We should be focused on the things of God daily, exercising our “spiritual muscles.” We can do this through prayer, fasting, studying the scriptures, and showing love to our neighbor. Each time you do something like this it is like lifting a spiritual weight that strengthens your spiritual muscles (which will last forever), building you up stronger.
We have an older fiberglass boat that needed some fixing a couple years ago. Well when you fix a crack or hole in fiberglass, you can buy a kit containing fiberglass cloth, a kind of thick, syrupy liquid called resin, and a small bottle of “hardener,” which when you mix with the resin, it will harden everything solid.
So what you do is after you have mixed the resin and the hardener together, you take a piece of fiberglass cloth and dip it into the mixture, and quickly lay it onto the crack or hole. Usually we do this several times, so that by the time we are finished, we have laid down 5 or 6 layers and we have a nice thick patch that hardens into place.
We could have tried to put a piece of duct tape over the crack, but that would not have been very productive, or “profitable,” because it would have just fallen off after a short while. We wanted to fix it so that it was fixed strong and permanently.
Every house has a foundation, whether it is good and solid or not. Jesus used this as an example to teach the difference between someone who does His will or not.
“Therefore whosoever heareth these sayings of mine, and doeth them, I will liken him unto a wise man, which built his house upon a rock:
And the rain descended, and the floods came, and the winds blew, and beat upon that house; and it fell not: for it was founded upon a rock.

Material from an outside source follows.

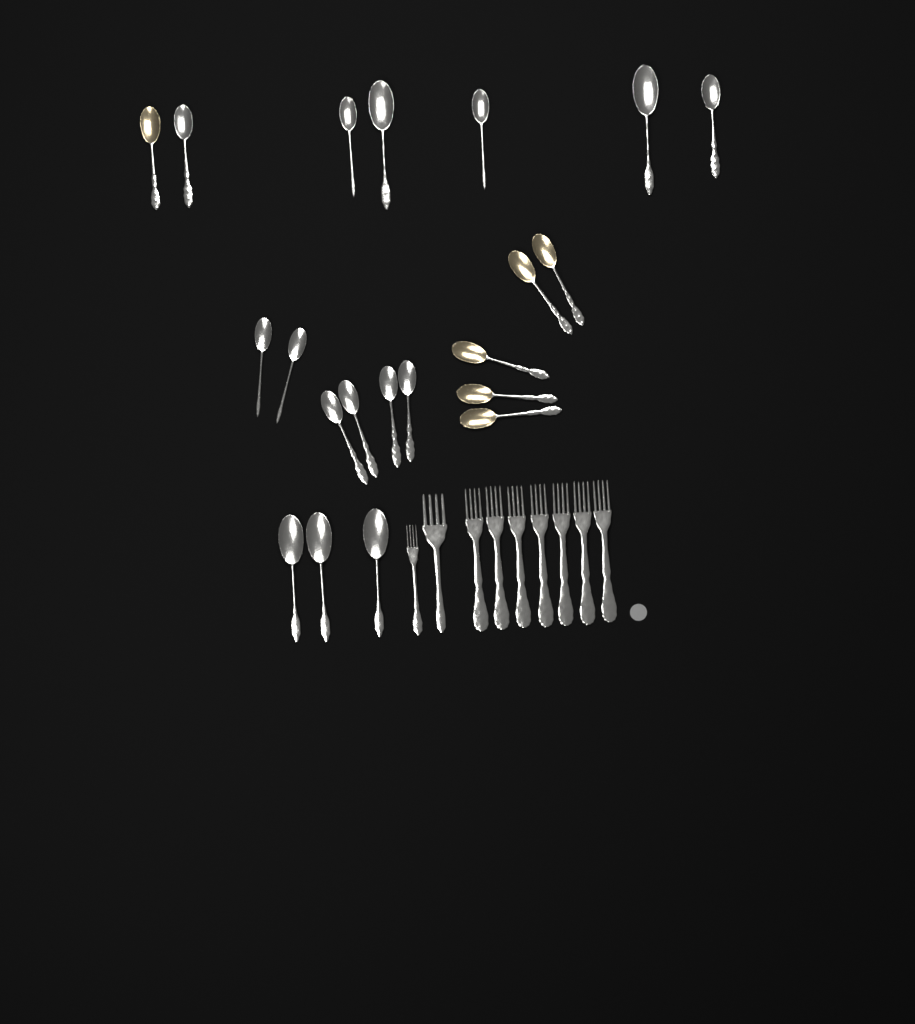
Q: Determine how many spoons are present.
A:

And every one that heareth these sayings of mine, and doeth them not, shall be likened unto a foolish man, which built his house upon the sand:
And the rain descended, and the floods came, and the winds blew, and beat upon that house; and it fell: and great was the fall of it.” Matthew 7:24-27
In this parable, the man whose house had been built on the rock did not fall when the storm came. It was built strong, just like a Christian will be when they faithfully hear and do the Lord’s will. And those who build their house on the sand are those who do not do what they have heard from the scriptures.
Jesus is our foundation, He is the root of the Christian tree. When we build our lives around Him, we will be strong and unmovable.
“And are built upon the foundation of the apostles and prophets, Jesus Christ himself being the chief corner stone;” Ephesians 2:20
Exercise your spiritual muscles. Be strong in your faith!